外に出ると、道の向かいに喫茶店が見えたので、ふたりは入ることにした。
「ぼくは、近くの中学校で英語の教師をしている大西と言います」
「そうか、先生なんだ。私は一応会社員と言っておこう。でも、なぜ君はこんな時間に図書館にいるのかな」
「そうですね。仕事が趣味と言う人たちがいますが、ぼくは読書が、読書だけが趣味なんです。これは私が大学時代に貧困に喘いでいて
 他の趣味が持てなかったからで、ある意味それは幸運なことだったと今では思っています。 最近は、ディケンズの小説ばかりを
  読んでいるんです。ここの図書館に、『ドンビー父子』と『ニコラス・ニクルビー』があるのを知り、帰宅前の時間を楽しくしよう
  と思って、最近は仕事の帰りにこの図書館に来ているんです 」
「借りたら、もっと長い時間読むこともできるだろうに」
「確かにそうなんですが、ぼくはこうして本に囲まれているとなんだか宝の山に囲まれている気がして、とても豊かな気持になるんです」
「そうか、君が言うこともわからないでもないな。特にディケンズはもっと読まれてもいい作家だと思う。彼の小説には随所に宝が
 あるからね」
「宝ですか...」
「さっきの会話もそのひとつだよ。彼の作品の中で、登場人物同士の会話がきらきらと宝飾品のように輝く時があるんだ」
「へえ、そうなんですか」
「まあ、あまり説得力がない、単数無力説かもしれないが...。私はそんな会話に出会わないかなと、ディケンズの小説を読む時は思っている」
「ぼくも単数無力説を持っています。

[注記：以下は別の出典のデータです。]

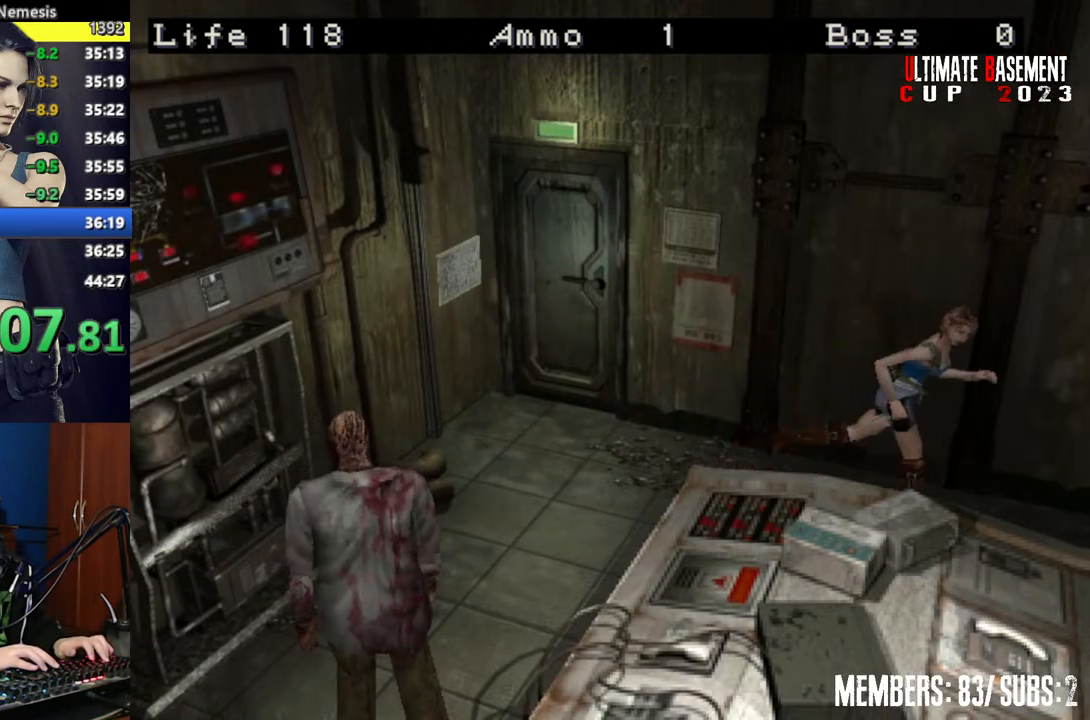
{"keys": ["shift", "w"], "events": []}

『クリスマス・キャロル』のどの場面が、あなたはお好きですか」
「そうだなー、あまりにたくさんあって...。過去の幽霊に連れられて、昔の恋人を懐かしむところかな」
「ぼくは、スクルージが4人の亡霊から教示を受けて、眠りから覚め、近所の子供と会話を交わす場面がとても好きなんです。改心した
  老人と無垢な子供との会話がとても新鮮な気がして。ぼくはここがとても重要な場面と確信しているんです。ごめんなさい、
  あなたのようにうまく説明できなくて 」
「いや、とてもよくわかるよ。それに本を読んで感動することは年齢によって変わってくる。君が今読んでもわかりにくい、例えば、
 『大いなる遺産』のジョーの気持ちや『二都物語」のシドニー・カートンの気持ちも、私の年齢になれば、よく理解できるようになる
  かもしれない」
「そうですね。大切なのは読書を続けることですよね」
ふたりが外に出ると、これ以上ないほど月齢の少ない月が出ていた。大西は、自分の知識はきっと今はこれくらいだろうが、いつかは
この男性のようにディケンズについて自分なりの見解を話す時が来るのだろうかと思った。
その本の精に似たところのある会社員は、大西が、ふとそのことを思い出し、さようならを言おうと横を見ると、いなくなっていた。